The standoff escalated on the diplomatic stage as officials installed by the Kremlin in Russian-controlled Ukrainian regions on Thursday vowed to press ahead with this week’s annexation elections.
Four Russian-occupied regions of Ukraine – Donetsk and Luhansk in the east and Kherson and Zaporizhzhya in the south – announced that they would hold voting over a five-day period, starting Friday.

Men of military age made up the majority of those who arrived on the last flight from Moscow at Yerevan airport

Western leaders meeting in New York this week unanimously condemned the vote.
Speaking at the United Nations, US President Joe Biden accused his Russian counterpart Vladimir Putin of “shamelessly” violating the UN Charter with a war aimed at “neutralizing Ukraine’s right to exist as a state”.
– Nuclear threat –
The incorporation of war-torn regions into Russia would mark a significant escalation of the conflict, as Moscow could then attempt to argue that it was defending its territory against Ukrainian forces.
After the vote was announced by his proxy officials in Ukraine, Putin announced that Russia would call up some 300,000 reservists to bolster the war effort and warned that Moscow would use “all means” to protect its territory.

Former Russian leader Dmitry Medvedev said in a statement on social media that those means included “strategic nuclear weapons”. He predicted that the polling districts “will merge into Russia.”

Lyubov Prokopyevna in the destroyed building she was hit by a missile in Kharkiv on Wednesday

To most observers, the results of the simultaneous votes were an already imposed outcome and was hastened as Ukrainian forces were making sweeping gains in a counterattack to retake the east.

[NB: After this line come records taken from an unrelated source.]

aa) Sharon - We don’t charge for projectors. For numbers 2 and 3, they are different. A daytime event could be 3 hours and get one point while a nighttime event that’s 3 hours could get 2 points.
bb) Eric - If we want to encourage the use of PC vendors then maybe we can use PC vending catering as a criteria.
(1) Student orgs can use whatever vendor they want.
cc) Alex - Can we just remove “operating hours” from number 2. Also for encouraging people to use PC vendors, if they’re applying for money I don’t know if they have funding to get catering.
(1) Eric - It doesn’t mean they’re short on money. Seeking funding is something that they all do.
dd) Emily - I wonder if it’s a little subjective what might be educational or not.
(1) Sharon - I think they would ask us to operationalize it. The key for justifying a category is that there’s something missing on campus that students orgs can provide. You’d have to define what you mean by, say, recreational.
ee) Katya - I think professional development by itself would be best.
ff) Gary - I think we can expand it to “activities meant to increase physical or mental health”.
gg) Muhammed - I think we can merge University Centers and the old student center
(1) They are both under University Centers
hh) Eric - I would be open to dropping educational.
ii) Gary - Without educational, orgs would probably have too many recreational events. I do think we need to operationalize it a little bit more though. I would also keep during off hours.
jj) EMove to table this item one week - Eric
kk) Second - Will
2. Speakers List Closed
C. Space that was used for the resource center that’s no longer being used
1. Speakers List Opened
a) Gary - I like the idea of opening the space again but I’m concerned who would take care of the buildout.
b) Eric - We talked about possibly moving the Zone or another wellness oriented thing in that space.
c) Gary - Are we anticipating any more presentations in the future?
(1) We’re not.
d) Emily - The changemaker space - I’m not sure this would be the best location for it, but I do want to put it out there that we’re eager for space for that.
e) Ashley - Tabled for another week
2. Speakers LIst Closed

The referendums are reminiscent of a similar vote in 2014 that saw Ukraine’s Crimea annexed to Russia. Western capitals said the vote was fraudulent and imposed sanctions on

Moscow in response.
Election officials in the Donetsk region, which has been partly controlled by Moscow-backed separatists since 2014, said voting would be door-to-door in the early days. But that will only be possible at polling stations on the last day, Tuesday.